Clearly your parents can be dependent on you (an issue beyond the scope of any article) , but can you claim them as dependents and get a tax deduction?
The answer - maybe (a lawyers stock in trade). There is a 5 (possibly 6) step test if you can claim a parent as a dependent and get a tax deduction. You can find more details on the deduction in IRS Publication 501, although not necessarily more clearly explained.
What do you get if you can claim a parent as a dependent? You receive an additional dependent exemption valued at $3650 and 2010. This is the same standard deduction that you can claim for a dependent child, although with children there is not normally an analysis that you need to go through to see whether or not they qualify as dependents.
The 5 Step Test:
(1) The person you're claiming as a dependent must be related to you or living with you. This is generally going to include parents, grandparents, great grandparents, stepmother or stepfather, and an aunt or uncle. Alternatively, the person must live with you all year as a member of your household. A person can be related to you and your dependent but not live with you -- this is very important when a mother or father might still live in their own household, or reside in assisted living or nursing home.
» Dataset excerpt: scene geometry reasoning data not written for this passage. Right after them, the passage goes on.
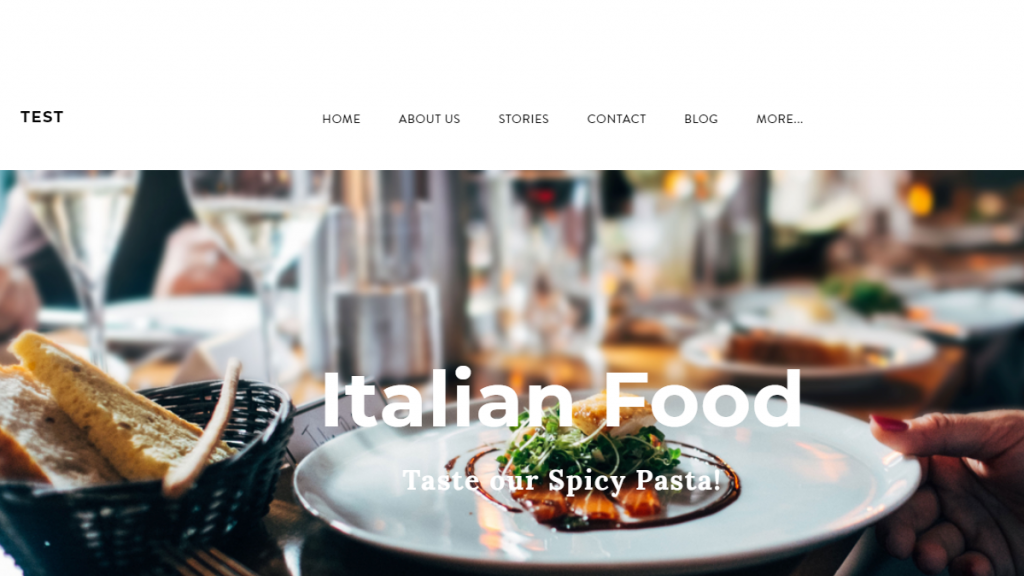
This screenshot has width=1024, height=576. In order to click on wine glass in this screenshot , I will do `click(246, 223)`, `click(103, 222)`.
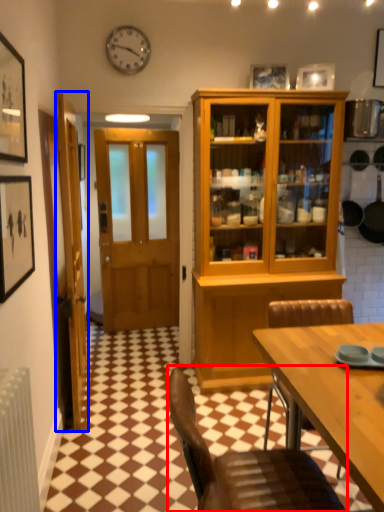
Question: Which object appears closest to the camera in this image, chair (highlighted by a red box) or door (highlighted by a blue box)?

Choices:
 (A) chair
 (B) door

Answer: (A)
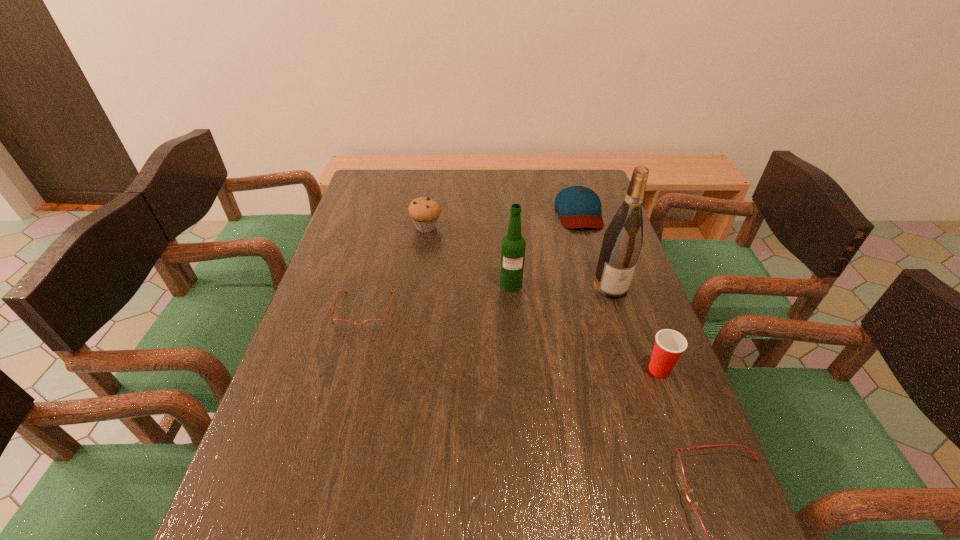
Please point a space for a new spectacles to maintain equal intervals. Please provide its 2D coordinates. Your answer should be formatted as a tuple, i.e. [(x, y)], where the tuple contains the x and y coordinates of a point satisfying the conditions above.

[(514, 389)]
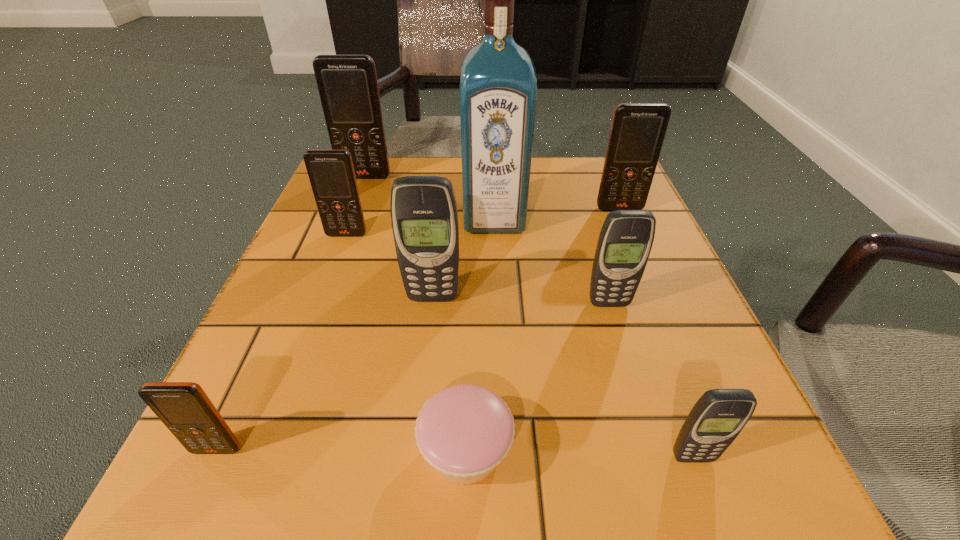
The image size is (960, 540). I want to click on vacant space at the right edge of the desktop, so click(x=679, y=292).

Find the location of `vacant region at the far left corner of the desktop`. vacant region at the far left corner of the desktop is located at coordinates (392, 169).

Locate an element on the screen. blank space at the near left corner of the desktop is located at coordinates (289, 519).

Identify the location of vacant space at the far right corner. The width and height of the screenshot is (960, 540). (569, 177).

The width and height of the screenshot is (960, 540). In the image, there is a desktop. In order to click on vacant space at the near right corner in this screenshot , I will do `click(764, 444)`.

Where is `free area in between the second smallest gray cellular telephone and the tallest cellular telephone`? This screenshot has width=960, height=540. free area in between the second smallest gray cellular telephone and the tallest cellular telephone is located at coordinates (487, 240).

Locate an element on the screen. This screenshot has height=540, width=960. vacant space in between the second smallest gray cellular telephone and the nearest gray cellular telephone is located at coordinates (651, 380).

This screenshot has height=540, width=960. Find the location of `vacant area that lies between the second smallest gray cellular telephone and the farthest orange cellular telephone`. vacant area that lies between the second smallest gray cellular telephone and the farthest orange cellular telephone is located at coordinates pos(487,240).

The height and width of the screenshot is (540, 960). Identify the location of vacant area that lies between the cupcake and the farthest object. coord(416,314).

Locate an element on the screen. vacant region between the biggest orange cellular telephone and the nearest gray cellular telephone is located at coordinates (529, 317).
(2) There are citizenship requirements. The person must be a United States citizen, United States resident, or a citizen of Canada or Mexico.
(3) The dependent person cannot file a joint return with any other person. For example, if your mother is married to your stepfather, and they're filing a joint return, and you won't be able to claim your mother as a dependent.
(4) The dependent parent cannot earn more than $3650 of includable income. A great post from the New York Times "Ask an Elder Law Attorney: Claiming a Parent as a Dependent" explains this further:
Now, here come the tricky parts. The parent’s gross taxable income can’t exceed the I.R.S.’s personal exemption, which is set each year. It’s $3,650 for 2010. Social Security income, however, isn’t taxable unless someone receives more than $25,000 in total income. So if your mother’s only income is $6,000 of Social Security, then she meets this test.
(5) You, the child, and must provide at least 50% of the dependent parents support. An example from the New York Times article.:
Let’s say your mother’s expenses for the year amount to $12,500 for food, lodging, clothing, medical and dental care, transportation and recreation — anything spent on her behalf. Your mother will collect $6,000 in Social Security benefits this year, so you have to spend more than that, at least $6,001, to claim her as a dependent.
This last point can be the most challenging to determine. If you are paying all of your mother's bills directly, then it can be pretty easy to say if what you paid is greater than what she earned. However, if your dad lives with you and you are buying your dad stuff (food, clothes, furniture) it can be more difficult to determine if you meet the 50% test. You will need to look back to Publication 501 to determine the "fair rental value" of what you are providing. There is a great article at Bankrate.com "Tax Help in Caring for an Aging Parents" that has more examples of how you can look at the support test.
Oh, and one last point. If you are a "high income earner" the amount that you can take as a dependent deduction is reduced, and possibly eliminated. If your Adjusted Gross Income (AGI) is more than $250,200 for joint filers, $166,800 for single filers, or $208,500 for heads of household (using 2009 figures), then the $3650 starts to reduce.
Regardless of the complexities, the dependent parent deduction can put money in your pocket, so it is worth exploring if you are caring for older relatives.